The authors found that individuals with a diagnosis had 33 percent higher health care payments (average, $14,165) during a 1.5-year time period compared to patients without loss (average, $10,629). “This finding indicates that negative health-related effects of hearing loss, a condition that many consider simply an unavoidable result of aging, may manifest earlier than is generally recognized and may affect use of health care across the continuum of care.”
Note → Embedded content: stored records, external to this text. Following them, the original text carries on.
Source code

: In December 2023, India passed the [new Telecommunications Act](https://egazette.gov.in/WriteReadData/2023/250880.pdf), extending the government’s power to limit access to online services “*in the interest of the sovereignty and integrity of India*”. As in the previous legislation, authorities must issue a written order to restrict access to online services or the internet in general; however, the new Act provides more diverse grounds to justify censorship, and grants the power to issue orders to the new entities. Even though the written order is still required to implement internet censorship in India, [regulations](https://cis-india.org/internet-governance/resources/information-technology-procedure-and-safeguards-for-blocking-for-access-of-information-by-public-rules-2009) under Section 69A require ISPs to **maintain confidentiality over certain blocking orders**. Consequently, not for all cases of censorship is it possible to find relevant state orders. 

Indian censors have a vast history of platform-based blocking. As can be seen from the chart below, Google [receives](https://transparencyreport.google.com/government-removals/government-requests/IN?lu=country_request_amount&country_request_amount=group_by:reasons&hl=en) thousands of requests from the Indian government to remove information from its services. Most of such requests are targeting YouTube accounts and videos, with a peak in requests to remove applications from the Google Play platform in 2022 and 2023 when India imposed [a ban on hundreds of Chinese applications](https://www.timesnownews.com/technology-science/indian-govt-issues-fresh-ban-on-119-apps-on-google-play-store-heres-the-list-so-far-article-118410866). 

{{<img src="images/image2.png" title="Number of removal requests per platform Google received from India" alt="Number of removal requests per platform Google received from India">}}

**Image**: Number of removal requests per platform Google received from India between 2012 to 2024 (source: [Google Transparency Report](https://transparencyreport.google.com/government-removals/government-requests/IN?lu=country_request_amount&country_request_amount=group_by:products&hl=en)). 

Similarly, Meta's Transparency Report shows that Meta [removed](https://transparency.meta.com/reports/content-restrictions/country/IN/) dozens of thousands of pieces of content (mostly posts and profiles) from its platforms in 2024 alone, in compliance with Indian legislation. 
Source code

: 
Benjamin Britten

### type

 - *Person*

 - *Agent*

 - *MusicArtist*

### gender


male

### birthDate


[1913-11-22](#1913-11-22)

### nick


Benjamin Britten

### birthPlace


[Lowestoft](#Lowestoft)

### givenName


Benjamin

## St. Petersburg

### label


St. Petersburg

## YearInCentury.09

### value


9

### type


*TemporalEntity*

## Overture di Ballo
Earplugs Help with Hearing Loss
In a related study, Netherlands researchers assessed the effectiveness of earplugs in preventing temporary loss of hearing immediately following music exposure.
The U.S. National Health and Nutrition Examination Survey found that the prevalence of adolescents with hearing loss has increased by 31 percent in the 2 decades since 1988. The authors found that the proportion of participants with a TTS, a measure of hearing loss, following sound exposure was only 8 percent in the earplug group compared with 42 percent in the unprotected group.
Researchers concluded that “the use of earplugs should be actively promoted and encouraged to avoid noise-induced hearing loss.”
Of course this all makes sense. My fellow boomers went to rock concerts unprotected by earplugs. They are now suffering loss of hearing. When you can’t hear as well, accidents happen. Accidents mean the need for healthcare. Ergo, healthcare costs go up. Bottom line – protect your ears and wear earplugs.